Source information: Begin

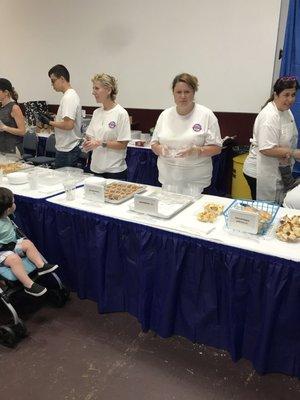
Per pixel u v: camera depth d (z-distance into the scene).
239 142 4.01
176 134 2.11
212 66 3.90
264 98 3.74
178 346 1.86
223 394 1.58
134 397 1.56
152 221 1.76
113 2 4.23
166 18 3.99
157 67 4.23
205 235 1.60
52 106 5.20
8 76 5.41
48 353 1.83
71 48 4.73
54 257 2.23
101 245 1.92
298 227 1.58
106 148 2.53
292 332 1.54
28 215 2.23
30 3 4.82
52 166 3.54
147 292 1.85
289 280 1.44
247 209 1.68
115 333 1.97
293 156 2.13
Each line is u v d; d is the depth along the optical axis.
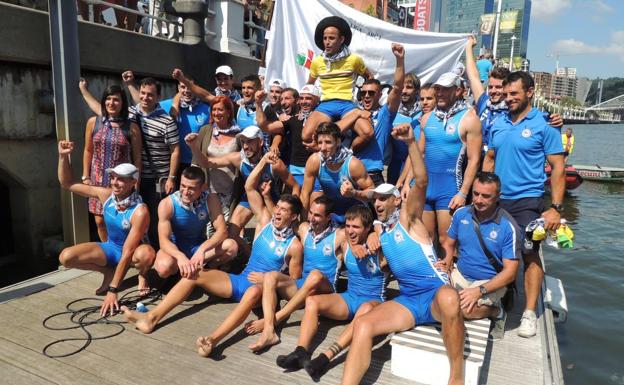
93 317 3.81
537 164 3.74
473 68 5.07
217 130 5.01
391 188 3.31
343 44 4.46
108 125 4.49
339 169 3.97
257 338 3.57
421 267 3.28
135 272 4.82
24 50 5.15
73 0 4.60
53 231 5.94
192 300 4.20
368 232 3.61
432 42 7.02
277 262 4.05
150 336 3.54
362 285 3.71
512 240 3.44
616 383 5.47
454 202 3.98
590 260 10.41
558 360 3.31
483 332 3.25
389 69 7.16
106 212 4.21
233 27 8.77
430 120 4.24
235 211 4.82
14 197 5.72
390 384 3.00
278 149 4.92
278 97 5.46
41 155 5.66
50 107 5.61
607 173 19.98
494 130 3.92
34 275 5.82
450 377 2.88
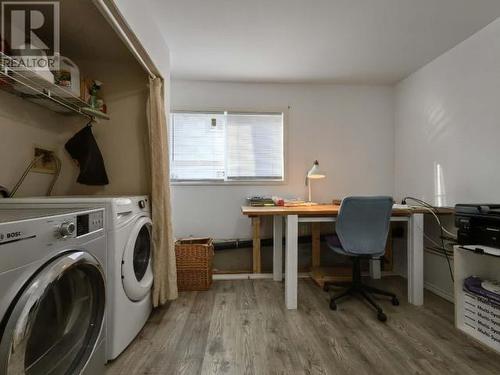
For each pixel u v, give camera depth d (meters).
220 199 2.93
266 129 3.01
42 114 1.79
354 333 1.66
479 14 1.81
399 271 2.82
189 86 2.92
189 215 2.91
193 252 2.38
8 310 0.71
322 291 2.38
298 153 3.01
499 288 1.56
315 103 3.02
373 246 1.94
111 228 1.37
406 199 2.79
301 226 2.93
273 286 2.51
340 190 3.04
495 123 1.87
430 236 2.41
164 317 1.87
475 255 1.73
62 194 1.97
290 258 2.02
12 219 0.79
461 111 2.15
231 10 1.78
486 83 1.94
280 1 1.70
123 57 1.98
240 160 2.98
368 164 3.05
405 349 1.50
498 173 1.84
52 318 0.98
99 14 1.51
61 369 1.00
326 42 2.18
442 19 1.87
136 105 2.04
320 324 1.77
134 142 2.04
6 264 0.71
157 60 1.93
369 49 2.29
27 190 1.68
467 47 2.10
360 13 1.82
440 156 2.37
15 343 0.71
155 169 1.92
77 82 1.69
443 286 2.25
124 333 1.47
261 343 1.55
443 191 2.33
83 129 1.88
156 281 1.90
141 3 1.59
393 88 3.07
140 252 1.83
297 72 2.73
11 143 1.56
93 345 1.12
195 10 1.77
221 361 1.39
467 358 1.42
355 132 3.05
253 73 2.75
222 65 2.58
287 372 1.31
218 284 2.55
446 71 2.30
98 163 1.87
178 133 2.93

Source information: End
Source information: Begin

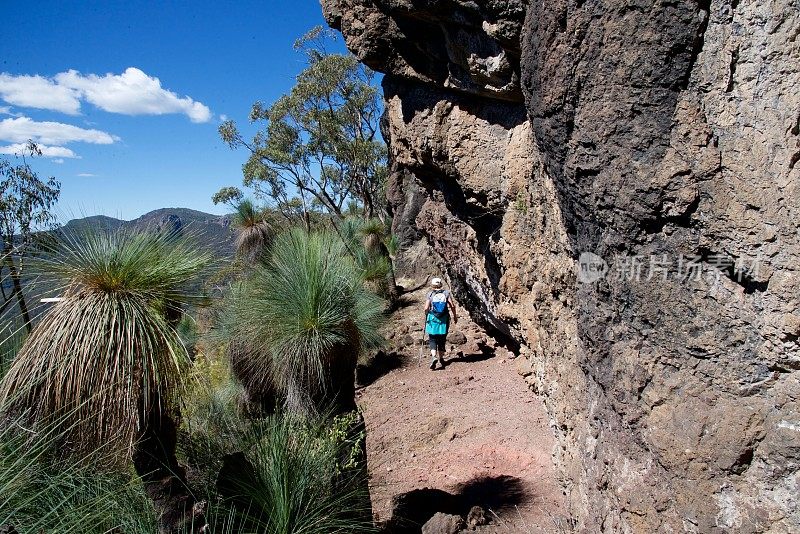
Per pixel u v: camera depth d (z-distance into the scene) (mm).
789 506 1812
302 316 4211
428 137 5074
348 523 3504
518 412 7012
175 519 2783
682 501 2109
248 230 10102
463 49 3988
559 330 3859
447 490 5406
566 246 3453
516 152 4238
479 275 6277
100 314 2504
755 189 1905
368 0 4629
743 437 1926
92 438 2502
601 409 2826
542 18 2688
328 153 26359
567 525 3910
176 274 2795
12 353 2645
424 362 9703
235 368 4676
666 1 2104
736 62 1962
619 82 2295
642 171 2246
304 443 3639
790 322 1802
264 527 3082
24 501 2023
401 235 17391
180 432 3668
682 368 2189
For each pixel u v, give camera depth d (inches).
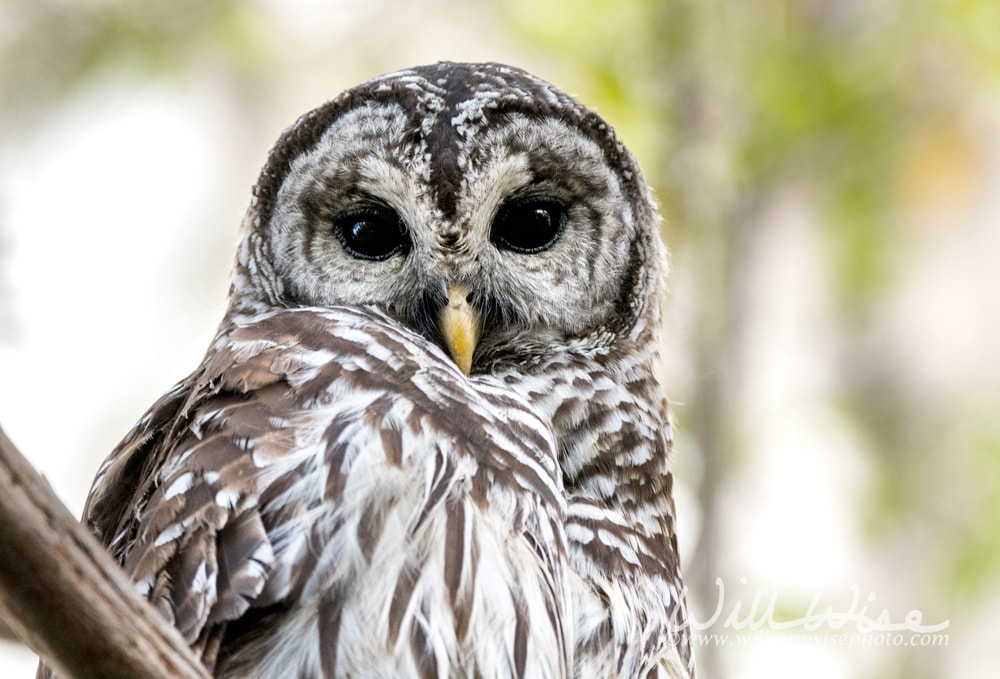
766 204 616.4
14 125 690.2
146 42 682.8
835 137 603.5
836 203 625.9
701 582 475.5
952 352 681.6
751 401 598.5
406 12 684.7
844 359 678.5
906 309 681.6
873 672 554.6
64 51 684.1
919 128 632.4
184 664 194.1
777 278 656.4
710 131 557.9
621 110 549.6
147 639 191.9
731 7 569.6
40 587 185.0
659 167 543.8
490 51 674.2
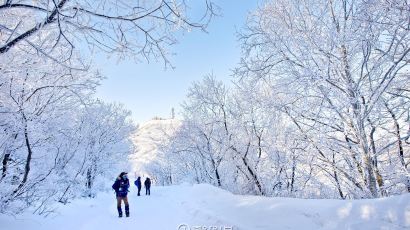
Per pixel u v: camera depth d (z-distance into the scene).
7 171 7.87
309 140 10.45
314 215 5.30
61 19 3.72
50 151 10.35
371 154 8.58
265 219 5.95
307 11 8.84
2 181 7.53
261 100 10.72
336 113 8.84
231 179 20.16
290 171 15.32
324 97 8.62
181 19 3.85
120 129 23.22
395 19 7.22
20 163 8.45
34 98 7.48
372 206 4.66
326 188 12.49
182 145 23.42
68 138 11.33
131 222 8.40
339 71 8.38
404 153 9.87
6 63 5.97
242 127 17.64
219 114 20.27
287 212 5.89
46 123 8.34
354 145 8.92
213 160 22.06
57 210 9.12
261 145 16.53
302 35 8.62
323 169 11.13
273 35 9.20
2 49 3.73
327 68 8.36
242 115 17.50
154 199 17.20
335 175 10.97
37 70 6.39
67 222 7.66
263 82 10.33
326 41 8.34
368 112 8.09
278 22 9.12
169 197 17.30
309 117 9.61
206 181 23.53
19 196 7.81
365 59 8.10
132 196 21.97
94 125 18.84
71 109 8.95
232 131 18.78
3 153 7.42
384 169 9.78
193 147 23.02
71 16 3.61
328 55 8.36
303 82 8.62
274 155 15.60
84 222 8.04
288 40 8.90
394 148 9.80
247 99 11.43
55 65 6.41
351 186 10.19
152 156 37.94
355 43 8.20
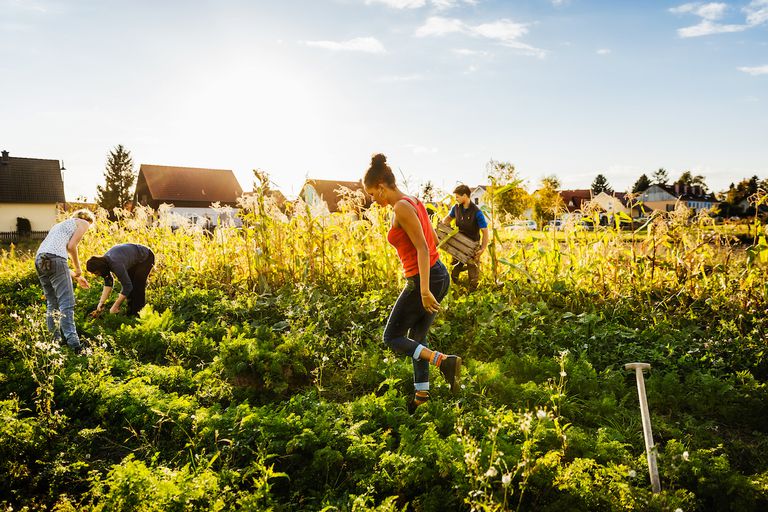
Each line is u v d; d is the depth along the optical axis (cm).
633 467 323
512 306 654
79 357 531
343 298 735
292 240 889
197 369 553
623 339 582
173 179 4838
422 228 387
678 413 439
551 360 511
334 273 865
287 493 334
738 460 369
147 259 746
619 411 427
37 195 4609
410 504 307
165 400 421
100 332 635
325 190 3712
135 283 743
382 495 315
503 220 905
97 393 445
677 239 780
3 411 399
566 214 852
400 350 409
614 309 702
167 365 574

Source information: End
Source information: Begin

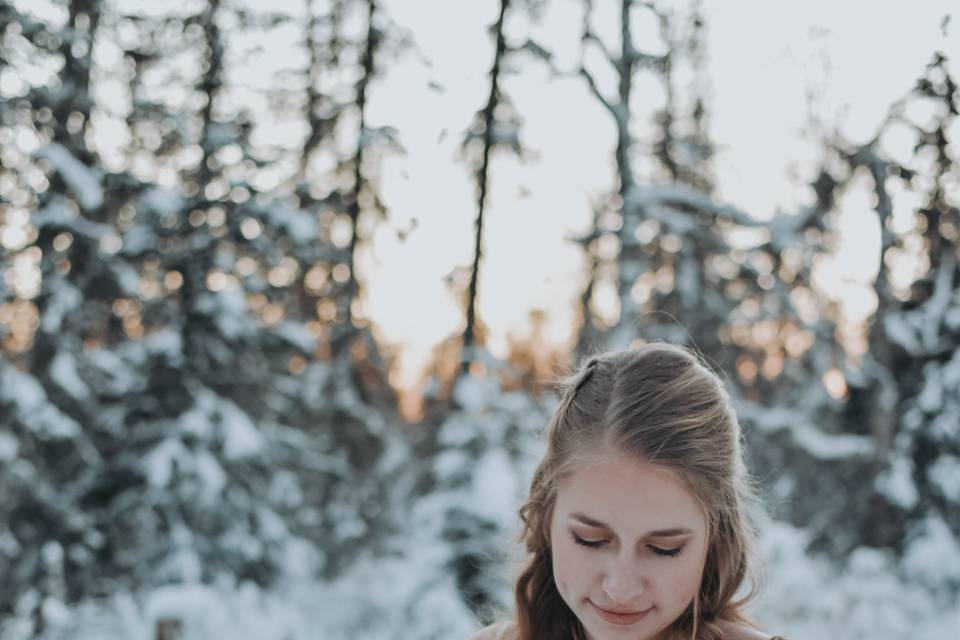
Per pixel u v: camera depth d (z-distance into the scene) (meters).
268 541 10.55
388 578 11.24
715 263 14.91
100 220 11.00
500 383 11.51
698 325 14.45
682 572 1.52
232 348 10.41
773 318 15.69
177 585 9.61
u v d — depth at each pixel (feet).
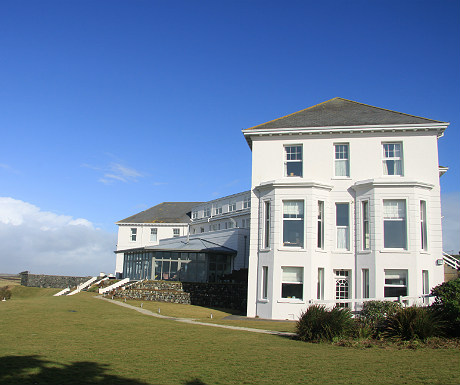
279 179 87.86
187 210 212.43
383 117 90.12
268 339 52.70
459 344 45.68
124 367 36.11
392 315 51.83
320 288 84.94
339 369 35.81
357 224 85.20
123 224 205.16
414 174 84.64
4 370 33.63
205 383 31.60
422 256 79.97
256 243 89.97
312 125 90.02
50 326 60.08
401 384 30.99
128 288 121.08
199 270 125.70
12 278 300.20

Source information: End

Return from the data every line that holds "give".

Reply
For each pixel u v, give camera depth d (meters).
For each pixel u v, give camera depth d (inches).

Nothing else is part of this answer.